So instead of fixing the killswitch, I decided to focus on getting the bike to idle properly. I tried a bunch of stuff: velocity stacks on, off, stock airbox on, idle screws all the way in and adjusting out in 1/8th turn increments and eventually I got the bike to idle well with the choke off. The catch was that as soon as you cracked the throttle the engine would cut out. Whether it was a quick blip or a super slow 'squeezing' of the throttle, it quit. So I reluctantly pulled the carbs off the bike and did some exploratory surgery. I didn't find anything other than some floats that were off by ~1mm on one side only. I seized the opportunity to unfreeze my drain screws just in case I had to clear tube test down the line.

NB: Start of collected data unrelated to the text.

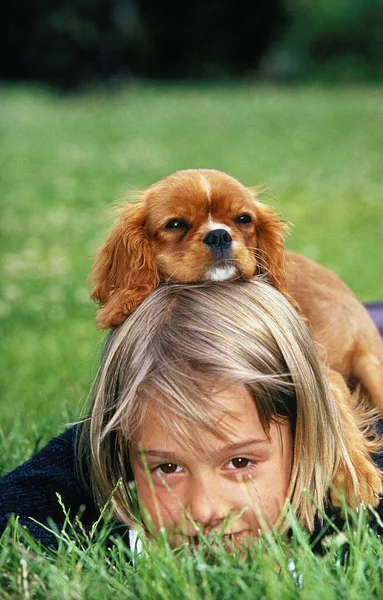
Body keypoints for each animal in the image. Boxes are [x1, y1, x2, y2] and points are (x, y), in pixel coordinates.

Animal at [91, 169, 383, 506]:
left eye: (243, 219)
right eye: (175, 224)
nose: (219, 235)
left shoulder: (321, 371)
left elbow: (334, 411)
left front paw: (354, 476)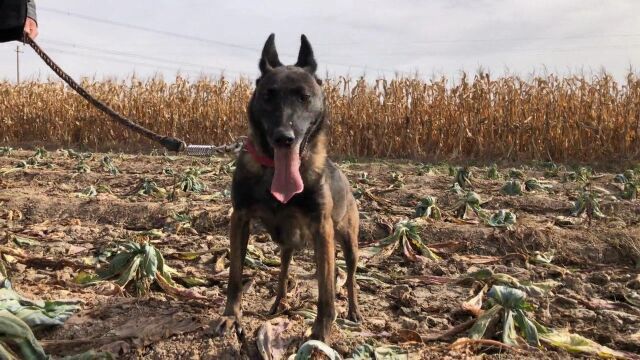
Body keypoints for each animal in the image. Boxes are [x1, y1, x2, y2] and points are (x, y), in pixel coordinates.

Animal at [215, 33, 362, 340]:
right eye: (268, 96)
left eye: (304, 97)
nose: (284, 137)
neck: (273, 171)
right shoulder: (240, 219)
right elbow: (235, 275)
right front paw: (231, 317)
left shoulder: (323, 230)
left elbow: (326, 293)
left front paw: (320, 334)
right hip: (287, 243)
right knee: (283, 270)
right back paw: (279, 302)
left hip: (349, 243)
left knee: (351, 277)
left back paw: (353, 310)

I put everything back together, slapped the carbs onto the bike with some help from my $8 HF heat gun, socked down the clamps, hooked up my new auxiliary tank (those things are helpful, I wish I had bought one a while ago), and started it up. I don't know what I did, but it now runs without the choke. I have only three issues:
1. Bike idles high. I think this is due to my hurried bench sync (shame on me). With the idle screw backed completely off the engine is idling around 1600 rpm. I'll inspect the throttle slide positions and try to adjust them down to reduce the idle speed.
2. When I give it throttle, it quits at around 5k rpm. I have to give it quick blip as the rpms are falling to keep it from shutting down. I'm not sure if this is related to the first issue, but I'm hoping it does.
3. There is smoke. It is either an exhaust leak at the head, or it is powdercoat burning off the lower frame rails. The 4-2 I have on it is super close/rubbing on the frame.
Here is a link to a video of the high idle/smoke:
Before anybody freaks out I have the oil and neutral lights switched in the bezel. The neutral lamp is on, the oil lamp is off.